EC2 Instance Metadata OR AWS STS for API Authentication? security best practice

2
votes

Here is the use case. I have an EC2 instance running the ServiceNow mid-server agent. EC2 instance has IAM_Role attached called "TestIAMRole" and assume role policy is attached to the role. I use this EC2 instance and ServiceNow mid-server agent to invoke VPC endpoints using AWS boto3 endpoints. Python script will generate an authentication token using boto3 SDK and invoke the endpoint.

Python Example:

    import boto3
    client = boto3.client('sts')
    repsonse = client.assume_role(RoleArn='<IAM ROle ARN>',RoleSessionName='AssumeROle01')
    credentials=repsonse['Credentials']

Then using Python request, we call VPC endpoints and it works fine.

Since We are running an agent on EC2 instance, we thought of another approach to use EC2 instance metadata using local https endpoint using curl, it gives back access_key, secret_key, and session_token

http://169.254.169.254/latest/meta-data/iam/security-credentials/TestIAMRole

So, we are looking for expert opinion on what is the most secure / recommended from the above two options.

Also, a few questions on optimization

  1. If we use assume role STS method to retrieve credentials then is it recommended to store those in cache/app till expiry date-time so we can reuse them or should we get new sts credentials every time we make a call to other AWS services? Just trying to save additional STS call each time we invoke AWS service.
  2. if storing in cache or app is the option, then we can store the key in ServiceNow securely (encrypted format) and can update regularly before expiry date-time.

Please advise if this is the right way.

2
amazon-web-servicesamazon-ec2aws-api-gatewayamazon-vpcaws-sts
second one is not assuming the role i think.Lamanus

2 Answers

1
votes

They're almost the same thing.

When you call boto3.client('sts'), it looks in several places for credentials. One of these is the instance metadata.

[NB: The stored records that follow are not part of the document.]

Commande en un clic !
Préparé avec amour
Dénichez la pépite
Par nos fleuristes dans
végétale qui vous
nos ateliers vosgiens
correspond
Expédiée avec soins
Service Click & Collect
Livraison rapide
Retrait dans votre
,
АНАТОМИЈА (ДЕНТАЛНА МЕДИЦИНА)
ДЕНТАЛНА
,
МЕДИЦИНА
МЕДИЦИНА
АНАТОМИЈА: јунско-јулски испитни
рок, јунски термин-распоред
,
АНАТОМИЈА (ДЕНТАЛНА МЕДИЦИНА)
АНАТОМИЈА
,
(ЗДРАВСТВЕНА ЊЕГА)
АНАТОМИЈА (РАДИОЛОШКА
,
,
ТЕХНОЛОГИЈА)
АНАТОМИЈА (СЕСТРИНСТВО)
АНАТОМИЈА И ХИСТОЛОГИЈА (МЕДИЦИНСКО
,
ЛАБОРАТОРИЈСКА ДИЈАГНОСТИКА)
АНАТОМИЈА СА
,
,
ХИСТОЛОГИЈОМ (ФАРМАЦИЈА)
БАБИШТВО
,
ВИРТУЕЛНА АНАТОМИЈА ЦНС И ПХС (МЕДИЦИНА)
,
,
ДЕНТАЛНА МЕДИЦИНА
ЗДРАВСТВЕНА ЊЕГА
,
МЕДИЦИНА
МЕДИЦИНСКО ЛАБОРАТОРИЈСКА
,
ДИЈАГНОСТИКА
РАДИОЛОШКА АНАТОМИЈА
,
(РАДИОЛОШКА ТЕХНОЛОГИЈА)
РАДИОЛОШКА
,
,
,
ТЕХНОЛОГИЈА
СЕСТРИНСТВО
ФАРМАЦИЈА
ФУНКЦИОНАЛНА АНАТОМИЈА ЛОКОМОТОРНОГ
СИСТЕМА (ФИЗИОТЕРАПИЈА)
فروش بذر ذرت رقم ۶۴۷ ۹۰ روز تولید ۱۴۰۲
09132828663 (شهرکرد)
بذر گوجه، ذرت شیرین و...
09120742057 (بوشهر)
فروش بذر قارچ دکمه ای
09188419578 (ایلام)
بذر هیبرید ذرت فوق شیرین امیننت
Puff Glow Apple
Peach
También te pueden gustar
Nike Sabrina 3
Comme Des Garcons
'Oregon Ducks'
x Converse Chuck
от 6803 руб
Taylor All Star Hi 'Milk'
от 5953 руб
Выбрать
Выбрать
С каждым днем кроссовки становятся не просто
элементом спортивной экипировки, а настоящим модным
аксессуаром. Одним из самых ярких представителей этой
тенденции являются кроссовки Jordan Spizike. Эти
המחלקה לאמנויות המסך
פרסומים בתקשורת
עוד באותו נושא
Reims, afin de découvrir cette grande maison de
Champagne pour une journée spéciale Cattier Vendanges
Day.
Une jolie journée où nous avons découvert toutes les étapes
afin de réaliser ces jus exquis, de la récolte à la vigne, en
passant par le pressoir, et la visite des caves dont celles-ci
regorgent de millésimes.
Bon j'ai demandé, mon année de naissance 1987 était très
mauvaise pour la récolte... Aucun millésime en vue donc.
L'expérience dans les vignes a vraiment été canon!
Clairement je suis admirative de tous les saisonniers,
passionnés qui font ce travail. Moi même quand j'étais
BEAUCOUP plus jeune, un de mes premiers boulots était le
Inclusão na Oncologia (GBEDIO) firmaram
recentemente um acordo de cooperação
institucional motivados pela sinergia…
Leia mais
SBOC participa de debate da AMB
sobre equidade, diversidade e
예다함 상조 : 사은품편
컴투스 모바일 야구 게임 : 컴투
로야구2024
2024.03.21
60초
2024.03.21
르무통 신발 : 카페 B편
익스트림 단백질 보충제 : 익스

You could retrieve the instance metadata, extract the credentials from it, and then create the client with those credentials. Not only would this be more work for you, but the credentials that you retrieved would be time-limited: at some point they'd expire, and you'd have to go through the process again. The Boto client is smart enough to do that for you.

As for assuming a different role, as you show in your question, the instance metadata won't help you with that. You can only retrieve credentials for the role (instance profile) attached to the EC2 instance.

1
votes

The instance metadata endpoint is used for IAM roles, using an IAM role to grant your permissions to the EC2 instance is the preferred approach.

There are circumstances where you would need to assume a role these are detailed below:

  • When accessing APIs for a different AWS account (services that support resource policies allow referencing of cross account permissions which you do not need STS for).
  • When assuming a permission that your application generally should not have access to (a limited time task).
  • As an IAM users to switch between accounts (such as in an organization).

These are generalisations so I am sure there are other niche cases when this is required, however assuming everything is in the same account I would suggest sticking to just the instance role.